IGNACIO CABANES VALENCIA
El ministerio fiscal solicita una pena de 25 años de prisión para el preso que, aprovechando un permiso penitenciario, mató presuntamente a su padre en Alfafar en agosto de 2008. Torcuato M. O., de 65 años, falleció de 51 heridas de arma blanca, ocasionadas con un objeto punzante, posiblemente un destornillador o unas tijeras, aunque el arma homicida nunca fue encontrada.
El procesado, de 46 años, se encontraba cumpliendo condena en el centro penitenciario de Picassent por dos delitos de robo con violencia, un delito de robo con fuerza, otro de lesiones, uno más de atentado y un delito de receptación. En el momento del crimen estaba bajo un régimen de tercer grado con la obligación de pernoctar en prisión de lunes a viernes y los fines de semana en el domicilio de su hijo, en Catarroja.
Para controlar sus movimientos el centro penitenciario le había colocado una pulsera telemática. Sin embargo, esta medida preventiva no evitó que el reo presuntamente acabara con la vida de su padre. De hecho, antes del crimen ya se había desprendido de la pulsera localizadora, hecho por el que el Juzgado de Vigilancia Penitenciaria ordenó su búsqueda y captura.
Medio centenar de puñaladas
El dos de agosto de 2008 el preso acudió al domicilio de su padre, situado en la avenida de Torrent de Alfafar. Así, entre las 12.00 horas y las cuatro de la madrugada, el acusado, "con la intención de apoderarse de los objetos de valor que éste tenía", le propinó a la víctima 51 heridas punzantes que le causaron la muerte. Tras el crimen, el procesado se apoderó de varias joyas de oro y de la cartilla bancaria del fallecido.

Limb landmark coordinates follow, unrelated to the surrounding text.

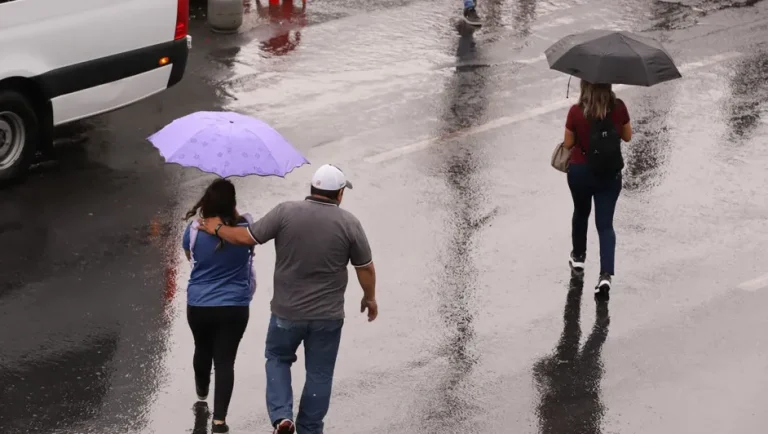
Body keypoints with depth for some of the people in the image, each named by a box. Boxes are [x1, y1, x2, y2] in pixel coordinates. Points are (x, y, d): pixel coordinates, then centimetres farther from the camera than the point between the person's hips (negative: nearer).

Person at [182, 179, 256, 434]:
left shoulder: (195, 230, -12)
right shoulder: (244, 228, -13)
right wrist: (232, 213, 14)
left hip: (198, 306, 2)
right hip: (234, 308, -2)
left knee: (203, 349, 26)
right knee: (225, 360, -1)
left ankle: (201, 393, 54)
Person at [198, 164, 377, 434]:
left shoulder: (285, 212, -9)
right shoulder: (349, 223, -7)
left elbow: (247, 238, -6)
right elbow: (365, 268, 0)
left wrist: (217, 229, 12)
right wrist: (370, 298, 17)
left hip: (287, 311, 1)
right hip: (328, 315, 0)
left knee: (278, 358, 22)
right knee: (319, 374, 12)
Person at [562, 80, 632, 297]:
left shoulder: (576, 112, -18)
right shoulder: (619, 107, -12)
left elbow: (568, 144, -6)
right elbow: (627, 136, 2)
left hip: (580, 171, 0)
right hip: (610, 173, 1)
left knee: (581, 212, 27)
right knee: (605, 224, 5)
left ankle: (578, 256, 47)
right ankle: (606, 274, -12)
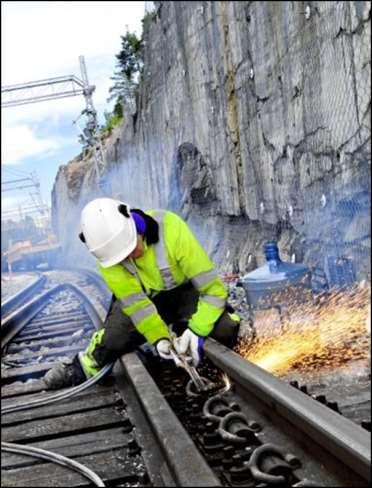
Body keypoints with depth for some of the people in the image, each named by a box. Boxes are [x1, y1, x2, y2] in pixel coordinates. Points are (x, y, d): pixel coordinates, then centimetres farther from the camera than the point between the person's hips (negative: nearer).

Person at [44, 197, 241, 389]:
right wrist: (159, 337, -32)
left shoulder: (171, 229, -35)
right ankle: (85, 366, 13)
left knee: (227, 329, -23)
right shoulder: (107, 251, -25)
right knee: (113, 338, -19)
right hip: (145, 297, 1)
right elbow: (136, 303, -21)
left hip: (184, 290, -1)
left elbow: (212, 288, -31)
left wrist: (196, 330, -38)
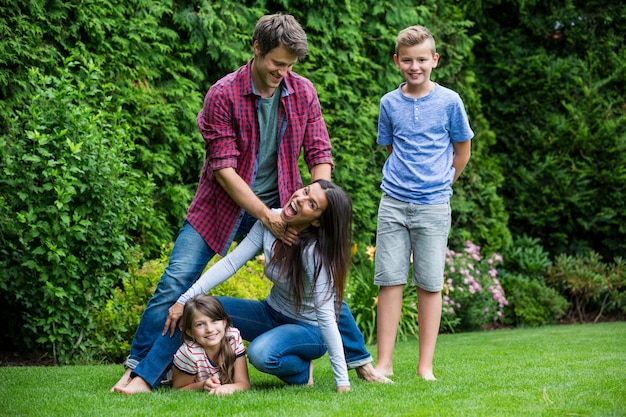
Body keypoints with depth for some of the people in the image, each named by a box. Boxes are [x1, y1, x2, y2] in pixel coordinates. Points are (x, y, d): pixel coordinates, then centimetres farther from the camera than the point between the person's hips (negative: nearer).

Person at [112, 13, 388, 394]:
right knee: (175, 284, -9)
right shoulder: (223, 95, -17)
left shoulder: (303, 93, -4)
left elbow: (320, 155, -2)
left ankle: (361, 361, 20)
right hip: (224, 206, -3)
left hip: (282, 208, 3)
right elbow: (223, 168, -19)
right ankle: (139, 370, 2)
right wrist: (265, 216, -26)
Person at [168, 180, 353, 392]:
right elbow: (231, 262, -11)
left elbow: (326, 316, -30)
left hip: (309, 329, -6)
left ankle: (302, 369, -4)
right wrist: (185, 300, -20)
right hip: (272, 313, 6)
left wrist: (343, 382, -33)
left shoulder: (314, 253, -29)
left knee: (261, 353, -35)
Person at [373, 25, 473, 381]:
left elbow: (462, 152, 10)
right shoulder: (390, 103, 6)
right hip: (393, 203, 2)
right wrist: (407, 178, 12)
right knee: (390, 281, 0)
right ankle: (385, 363, 5)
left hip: (433, 206, -2)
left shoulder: (449, 101, -1)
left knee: (429, 284, 0)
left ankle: (426, 366, 5)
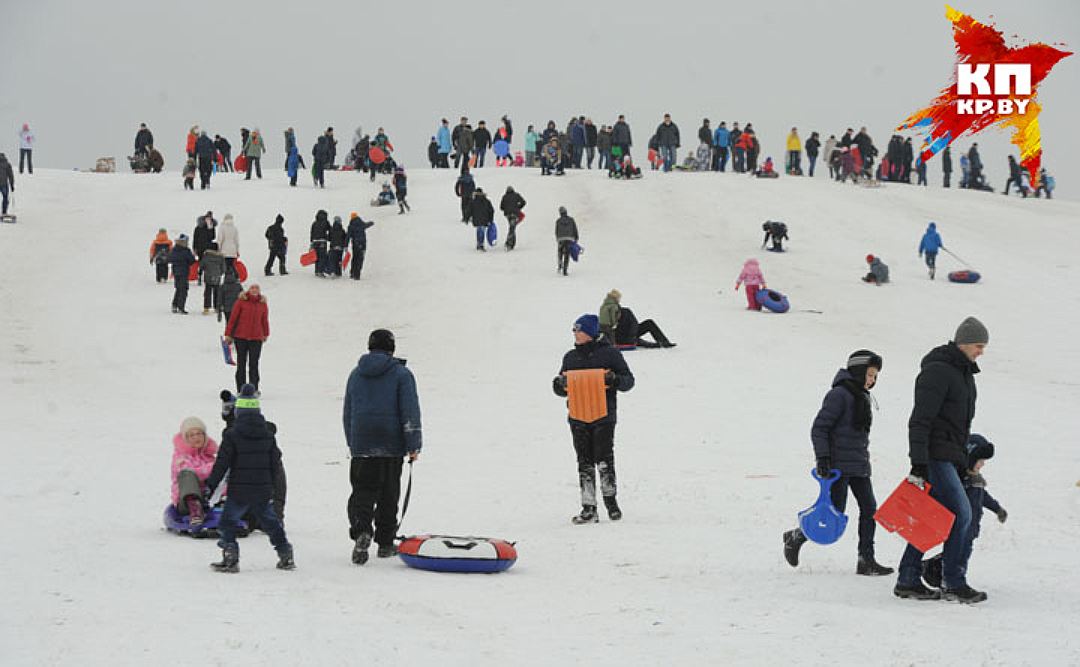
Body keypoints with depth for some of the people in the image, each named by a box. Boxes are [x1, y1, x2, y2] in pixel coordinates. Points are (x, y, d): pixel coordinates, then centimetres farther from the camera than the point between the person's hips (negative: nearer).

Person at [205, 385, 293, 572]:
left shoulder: (232, 434, -9)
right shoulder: (268, 435, 6)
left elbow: (222, 463, -10)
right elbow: (276, 463, 11)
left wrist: (211, 485, -3)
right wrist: (271, 486, 22)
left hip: (239, 490, -4)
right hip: (263, 490, 4)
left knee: (228, 522, 4)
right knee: (270, 521, 16)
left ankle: (230, 558, -7)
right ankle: (286, 555, 17)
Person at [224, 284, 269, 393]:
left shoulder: (262, 304, 5)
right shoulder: (241, 301, -4)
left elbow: (265, 320, 17)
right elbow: (233, 317, -1)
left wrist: (266, 334, 28)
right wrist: (228, 334, -2)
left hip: (256, 338, 1)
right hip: (241, 337, -1)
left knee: (254, 364, 1)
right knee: (241, 363, 7)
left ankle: (254, 389, 8)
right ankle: (241, 390, 13)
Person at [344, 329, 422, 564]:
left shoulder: (356, 374, 12)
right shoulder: (401, 374, -1)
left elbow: (347, 413, 18)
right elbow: (410, 412, -7)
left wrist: (352, 443, 27)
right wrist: (414, 446, -4)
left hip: (361, 447, 2)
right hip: (391, 446, -2)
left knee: (362, 491, 0)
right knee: (388, 494, 9)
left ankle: (361, 530, -26)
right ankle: (385, 543, 14)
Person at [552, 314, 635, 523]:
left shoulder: (609, 353, 1)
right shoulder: (570, 357, 14)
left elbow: (628, 381, 3)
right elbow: (559, 389, 19)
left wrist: (614, 379, -18)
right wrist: (560, 383, -4)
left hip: (604, 416, -4)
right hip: (578, 417, 4)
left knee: (604, 460, -8)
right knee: (585, 463, 3)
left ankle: (611, 501, 10)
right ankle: (589, 508, 4)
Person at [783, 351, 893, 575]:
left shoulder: (862, 397, 15)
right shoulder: (839, 394, -12)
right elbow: (819, 428, -15)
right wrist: (822, 458, -21)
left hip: (859, 464, 9)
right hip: (839, 464, -8)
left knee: (869, 508, -1)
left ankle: (866, 561, 1)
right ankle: (795, 537, 14)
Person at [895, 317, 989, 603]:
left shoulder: (964, 373, 18)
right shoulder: (937, 371, -13)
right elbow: (920, 419, -19)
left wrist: (962, 461, 24)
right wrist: (918, 463, -24)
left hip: (949, 458, 10)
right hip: (933, 455, -10)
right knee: (960, 514, -13)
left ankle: (908, 581, 10)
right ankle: (954, 583, -8)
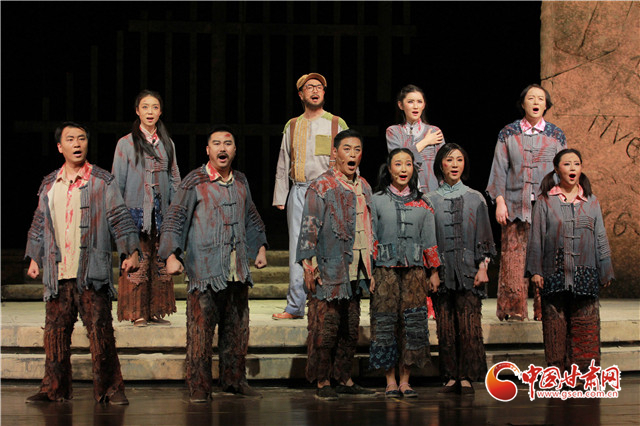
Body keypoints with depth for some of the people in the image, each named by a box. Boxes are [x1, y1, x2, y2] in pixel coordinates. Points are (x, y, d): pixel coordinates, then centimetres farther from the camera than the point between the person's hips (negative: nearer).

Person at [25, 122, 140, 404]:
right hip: (57, 274, 4)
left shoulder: (102, 182, 5)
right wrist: (34, 258, 17)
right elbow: (39, 224, 22)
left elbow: (120, 219, 2)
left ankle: (109, 388, 0)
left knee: (100, 331, -6)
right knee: (55, 331, 5)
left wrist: (131, 252, -7)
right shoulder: (49, 185, 15)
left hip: (92, 273, -4)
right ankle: (55, 388, 14)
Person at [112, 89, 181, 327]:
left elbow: (174, 180, 14)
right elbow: (117, 182, 1)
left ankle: (156, 311, 10)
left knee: (160, 262, 2)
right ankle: (137, 313, -2)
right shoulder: (126, 144, 2)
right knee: (137, 262, -7)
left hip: (161, 213, 3)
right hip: (135, 211, -3)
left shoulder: (167, 144, 12)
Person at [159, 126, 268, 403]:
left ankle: (234, 380, 22)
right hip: (204, 270, -5)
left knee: (237, 328, 10)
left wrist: (260, 247, 23)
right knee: (201, 329, -5)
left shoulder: (240, 182, 14)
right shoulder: (195, 181, -3)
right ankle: (199, 387, 1)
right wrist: (171, 255, -13)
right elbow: (175, 219, -4)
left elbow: (251, 217, 28)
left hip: (237, 270, 5)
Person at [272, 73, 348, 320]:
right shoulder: (292, 126, 15)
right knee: (298, 247, -1)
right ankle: (295, 306, 1)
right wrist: (279, 197, 10)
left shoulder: (337, 124, 9)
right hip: (299, 191, 2)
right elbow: (283, 165, 17)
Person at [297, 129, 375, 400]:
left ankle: (344, 379, 19)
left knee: (350, 329, 10)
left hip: (355, 272, 7)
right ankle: (323, 382, 3)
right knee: (325, 328, -4)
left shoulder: (363, 187, 15)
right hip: (329, 270, -7)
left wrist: (371, 268, 19)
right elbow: (309, 227, -9)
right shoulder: (322, 186, -6)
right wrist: (308, 262, -16)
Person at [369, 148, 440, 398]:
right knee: (385, 320, -5)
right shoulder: (377, 201, 6)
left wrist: (434, 271, 7)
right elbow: (370, 238, 3)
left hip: (415, 268, 2)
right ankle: (390, 381, 1)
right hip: (386, 267, -1)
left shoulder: (422, 203, 11)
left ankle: (405, 380, 3)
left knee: (412, 321, -3)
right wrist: (369, 271, -4)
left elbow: (429, 240, 12)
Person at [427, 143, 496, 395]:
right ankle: (451, 377, 5)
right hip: (442, 271, 1)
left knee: (469, 326, -6)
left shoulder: (475, 199, 8)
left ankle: (467, 377, -3)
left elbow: (484, 237, 8)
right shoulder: (431, 200, 8)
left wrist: (483, 267, -1)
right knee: (446, 327, 0)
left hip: (468, 271, -1)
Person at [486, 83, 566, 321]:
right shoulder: (508, 134, 7)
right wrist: (499, 201, -2)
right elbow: (499, 169, 6)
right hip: (516, 206, 0)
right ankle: (513, 309, 2)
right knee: (513, 257, -5)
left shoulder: (556, 136, 10)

Días después, el 7 de agosto, el presunto asesino fue detenido a las 20.30 horas en la plaza de la Virgen de Valencia por agentes de la Guardia Civil.
El fiscal solicita para el acusado una pena de 20 años de prisión por el delito de asesinato y cinco más por el delito de robo con violencia, ambos con el agravante de parentesco. Los familiares del fallecido han rechazado reclamar cualquier tipo de indemnización.
En el juicio se determinará si el acusado, que era toxicómano, se encontraba bajo los efectos de algún tipo de estupefaciente.